WORK REQUIRED: If a line in the records below contains the word "linejoin", return that line.

BEGIN TASK INPUTS

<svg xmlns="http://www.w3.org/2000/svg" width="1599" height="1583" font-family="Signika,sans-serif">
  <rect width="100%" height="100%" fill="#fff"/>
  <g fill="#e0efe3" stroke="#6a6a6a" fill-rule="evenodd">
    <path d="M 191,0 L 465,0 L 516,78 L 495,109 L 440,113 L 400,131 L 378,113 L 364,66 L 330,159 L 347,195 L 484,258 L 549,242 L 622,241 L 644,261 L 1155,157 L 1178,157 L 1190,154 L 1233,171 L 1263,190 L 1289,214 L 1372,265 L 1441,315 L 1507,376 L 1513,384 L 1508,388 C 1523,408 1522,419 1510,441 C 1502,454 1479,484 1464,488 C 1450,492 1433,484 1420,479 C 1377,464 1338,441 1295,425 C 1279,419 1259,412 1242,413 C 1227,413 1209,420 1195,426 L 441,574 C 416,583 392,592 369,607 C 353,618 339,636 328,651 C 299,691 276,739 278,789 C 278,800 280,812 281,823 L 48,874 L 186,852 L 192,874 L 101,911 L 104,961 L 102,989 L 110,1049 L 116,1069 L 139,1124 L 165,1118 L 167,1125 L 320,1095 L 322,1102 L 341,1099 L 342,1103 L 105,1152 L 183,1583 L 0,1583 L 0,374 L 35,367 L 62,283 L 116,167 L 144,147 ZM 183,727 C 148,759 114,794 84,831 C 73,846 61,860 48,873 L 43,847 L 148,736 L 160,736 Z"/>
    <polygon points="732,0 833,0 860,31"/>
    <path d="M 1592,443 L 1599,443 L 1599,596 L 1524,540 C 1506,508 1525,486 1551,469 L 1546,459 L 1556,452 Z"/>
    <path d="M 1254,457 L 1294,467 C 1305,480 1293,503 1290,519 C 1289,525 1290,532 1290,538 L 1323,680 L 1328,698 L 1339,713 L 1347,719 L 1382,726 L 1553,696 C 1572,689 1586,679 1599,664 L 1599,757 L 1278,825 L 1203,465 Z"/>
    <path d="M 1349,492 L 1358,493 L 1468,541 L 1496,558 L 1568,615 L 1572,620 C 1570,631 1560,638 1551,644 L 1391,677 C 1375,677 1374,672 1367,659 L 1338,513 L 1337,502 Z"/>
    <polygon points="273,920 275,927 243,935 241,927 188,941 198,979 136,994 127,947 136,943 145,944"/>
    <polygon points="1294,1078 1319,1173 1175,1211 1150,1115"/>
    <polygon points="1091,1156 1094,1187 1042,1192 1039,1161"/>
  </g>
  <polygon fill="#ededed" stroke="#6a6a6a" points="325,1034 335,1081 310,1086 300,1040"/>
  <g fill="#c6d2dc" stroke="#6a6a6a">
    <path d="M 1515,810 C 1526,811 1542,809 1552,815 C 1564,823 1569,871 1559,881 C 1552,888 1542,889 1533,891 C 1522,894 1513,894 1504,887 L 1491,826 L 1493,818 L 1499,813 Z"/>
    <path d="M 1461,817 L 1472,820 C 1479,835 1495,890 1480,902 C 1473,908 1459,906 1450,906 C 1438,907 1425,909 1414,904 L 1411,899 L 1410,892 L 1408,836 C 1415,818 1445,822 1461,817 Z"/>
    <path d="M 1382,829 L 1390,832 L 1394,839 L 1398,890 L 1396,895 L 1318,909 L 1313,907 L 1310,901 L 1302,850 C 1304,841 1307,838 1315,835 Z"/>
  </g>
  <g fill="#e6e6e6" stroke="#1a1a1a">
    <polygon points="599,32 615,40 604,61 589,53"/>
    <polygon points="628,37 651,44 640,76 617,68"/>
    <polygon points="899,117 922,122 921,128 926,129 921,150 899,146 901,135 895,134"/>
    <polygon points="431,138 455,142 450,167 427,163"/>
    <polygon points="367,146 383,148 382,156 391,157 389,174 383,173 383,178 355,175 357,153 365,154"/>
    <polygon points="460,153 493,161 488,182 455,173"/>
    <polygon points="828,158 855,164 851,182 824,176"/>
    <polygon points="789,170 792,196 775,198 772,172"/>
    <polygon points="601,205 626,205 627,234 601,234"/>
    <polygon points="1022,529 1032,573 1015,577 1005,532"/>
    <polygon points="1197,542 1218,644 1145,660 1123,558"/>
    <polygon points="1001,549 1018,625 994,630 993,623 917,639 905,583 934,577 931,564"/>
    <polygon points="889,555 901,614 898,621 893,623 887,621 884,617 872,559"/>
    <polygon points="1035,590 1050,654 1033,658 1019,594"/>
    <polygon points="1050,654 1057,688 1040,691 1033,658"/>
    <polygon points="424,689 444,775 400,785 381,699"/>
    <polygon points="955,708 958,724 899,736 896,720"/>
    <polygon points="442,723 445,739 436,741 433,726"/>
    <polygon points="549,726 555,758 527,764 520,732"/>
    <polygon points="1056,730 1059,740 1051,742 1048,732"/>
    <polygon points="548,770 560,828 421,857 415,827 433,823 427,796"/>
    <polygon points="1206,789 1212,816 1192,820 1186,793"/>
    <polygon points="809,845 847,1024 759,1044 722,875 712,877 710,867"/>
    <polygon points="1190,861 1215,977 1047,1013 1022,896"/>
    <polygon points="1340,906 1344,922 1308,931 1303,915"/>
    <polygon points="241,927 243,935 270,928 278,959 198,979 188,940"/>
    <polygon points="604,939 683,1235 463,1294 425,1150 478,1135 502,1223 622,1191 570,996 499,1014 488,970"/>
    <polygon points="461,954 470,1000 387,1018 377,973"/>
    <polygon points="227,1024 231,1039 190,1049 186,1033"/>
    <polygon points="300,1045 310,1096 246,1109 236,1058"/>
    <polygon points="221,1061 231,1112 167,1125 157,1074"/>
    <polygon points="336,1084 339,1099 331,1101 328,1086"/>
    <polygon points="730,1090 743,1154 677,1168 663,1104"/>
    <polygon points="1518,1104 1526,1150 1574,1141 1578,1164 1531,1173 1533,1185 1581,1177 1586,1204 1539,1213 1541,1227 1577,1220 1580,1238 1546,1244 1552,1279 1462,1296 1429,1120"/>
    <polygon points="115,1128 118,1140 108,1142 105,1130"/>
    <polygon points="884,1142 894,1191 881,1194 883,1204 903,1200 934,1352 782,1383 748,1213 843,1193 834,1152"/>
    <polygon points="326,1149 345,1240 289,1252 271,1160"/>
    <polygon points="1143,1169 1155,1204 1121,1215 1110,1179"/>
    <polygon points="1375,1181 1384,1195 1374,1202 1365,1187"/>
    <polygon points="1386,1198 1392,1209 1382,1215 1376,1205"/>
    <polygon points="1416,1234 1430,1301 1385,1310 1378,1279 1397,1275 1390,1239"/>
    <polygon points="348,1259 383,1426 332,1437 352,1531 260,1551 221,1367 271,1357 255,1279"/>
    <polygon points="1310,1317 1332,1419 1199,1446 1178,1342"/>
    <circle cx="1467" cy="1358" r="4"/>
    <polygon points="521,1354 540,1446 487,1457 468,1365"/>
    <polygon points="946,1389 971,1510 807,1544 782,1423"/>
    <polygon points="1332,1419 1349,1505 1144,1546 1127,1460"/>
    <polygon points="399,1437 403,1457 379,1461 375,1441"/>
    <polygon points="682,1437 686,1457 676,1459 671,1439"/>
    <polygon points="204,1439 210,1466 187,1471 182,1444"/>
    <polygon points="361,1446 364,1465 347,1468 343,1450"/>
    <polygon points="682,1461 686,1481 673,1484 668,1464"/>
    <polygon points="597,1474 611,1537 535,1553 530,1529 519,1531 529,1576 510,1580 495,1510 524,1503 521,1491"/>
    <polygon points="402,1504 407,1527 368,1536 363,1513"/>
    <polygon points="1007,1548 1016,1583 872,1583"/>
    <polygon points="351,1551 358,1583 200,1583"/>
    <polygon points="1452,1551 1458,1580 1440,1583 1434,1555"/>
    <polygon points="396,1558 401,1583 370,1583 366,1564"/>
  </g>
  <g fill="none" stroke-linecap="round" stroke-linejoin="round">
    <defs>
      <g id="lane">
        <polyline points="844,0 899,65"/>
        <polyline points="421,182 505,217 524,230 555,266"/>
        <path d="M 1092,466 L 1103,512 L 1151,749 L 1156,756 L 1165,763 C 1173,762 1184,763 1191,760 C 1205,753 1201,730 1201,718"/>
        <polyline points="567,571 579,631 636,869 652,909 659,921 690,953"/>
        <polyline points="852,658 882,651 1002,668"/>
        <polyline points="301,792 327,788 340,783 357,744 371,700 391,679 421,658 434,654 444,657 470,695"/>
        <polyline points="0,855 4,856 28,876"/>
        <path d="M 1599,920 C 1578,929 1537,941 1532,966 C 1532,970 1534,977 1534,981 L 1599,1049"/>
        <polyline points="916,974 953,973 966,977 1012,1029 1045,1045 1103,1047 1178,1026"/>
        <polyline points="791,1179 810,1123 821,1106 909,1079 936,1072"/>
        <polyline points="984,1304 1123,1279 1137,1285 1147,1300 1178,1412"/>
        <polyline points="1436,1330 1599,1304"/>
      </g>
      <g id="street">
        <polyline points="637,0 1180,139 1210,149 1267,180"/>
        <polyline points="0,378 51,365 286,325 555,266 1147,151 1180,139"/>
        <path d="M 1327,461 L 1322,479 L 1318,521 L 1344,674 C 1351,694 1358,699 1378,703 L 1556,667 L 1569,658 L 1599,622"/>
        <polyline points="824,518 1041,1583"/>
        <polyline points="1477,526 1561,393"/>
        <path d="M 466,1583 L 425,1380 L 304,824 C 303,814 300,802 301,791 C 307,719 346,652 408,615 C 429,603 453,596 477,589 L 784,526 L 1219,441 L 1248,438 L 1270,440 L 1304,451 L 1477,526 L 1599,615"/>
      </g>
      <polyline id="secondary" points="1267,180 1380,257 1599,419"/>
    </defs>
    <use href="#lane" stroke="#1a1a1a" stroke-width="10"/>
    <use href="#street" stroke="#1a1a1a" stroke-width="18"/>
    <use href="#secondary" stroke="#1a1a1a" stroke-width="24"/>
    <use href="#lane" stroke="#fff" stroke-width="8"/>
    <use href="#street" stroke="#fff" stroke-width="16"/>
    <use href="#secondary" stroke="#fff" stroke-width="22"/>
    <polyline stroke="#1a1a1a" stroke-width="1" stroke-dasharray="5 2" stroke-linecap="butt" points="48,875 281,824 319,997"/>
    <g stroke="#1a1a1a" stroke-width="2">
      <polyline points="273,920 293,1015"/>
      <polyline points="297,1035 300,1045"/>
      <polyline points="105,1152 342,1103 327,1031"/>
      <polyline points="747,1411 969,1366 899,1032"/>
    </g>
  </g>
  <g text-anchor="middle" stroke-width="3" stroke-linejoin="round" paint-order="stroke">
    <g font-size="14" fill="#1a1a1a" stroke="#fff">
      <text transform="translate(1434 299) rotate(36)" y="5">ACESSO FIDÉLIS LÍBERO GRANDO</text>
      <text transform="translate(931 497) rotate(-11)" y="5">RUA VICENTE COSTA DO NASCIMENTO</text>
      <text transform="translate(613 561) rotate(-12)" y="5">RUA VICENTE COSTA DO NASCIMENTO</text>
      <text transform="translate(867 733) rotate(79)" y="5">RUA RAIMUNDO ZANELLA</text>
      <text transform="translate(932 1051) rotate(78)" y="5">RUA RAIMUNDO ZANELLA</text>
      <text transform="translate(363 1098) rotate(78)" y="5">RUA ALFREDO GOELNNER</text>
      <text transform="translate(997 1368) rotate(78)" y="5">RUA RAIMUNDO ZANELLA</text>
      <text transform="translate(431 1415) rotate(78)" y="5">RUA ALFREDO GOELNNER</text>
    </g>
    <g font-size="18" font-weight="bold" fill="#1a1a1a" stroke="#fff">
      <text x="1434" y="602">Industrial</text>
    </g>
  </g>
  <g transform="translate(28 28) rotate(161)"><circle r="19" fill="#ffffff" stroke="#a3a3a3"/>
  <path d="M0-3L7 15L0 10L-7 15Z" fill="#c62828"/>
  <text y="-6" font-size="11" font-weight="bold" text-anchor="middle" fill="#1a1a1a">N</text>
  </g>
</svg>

END TASK INPUTS

FINISHED TASK:
  <g fill="none" stroke-linecap="round" stroke-linejoin="round">
  <g text-anchor="middle" stroke-width="3" stroke-linejoin="round" paint-order="stroke">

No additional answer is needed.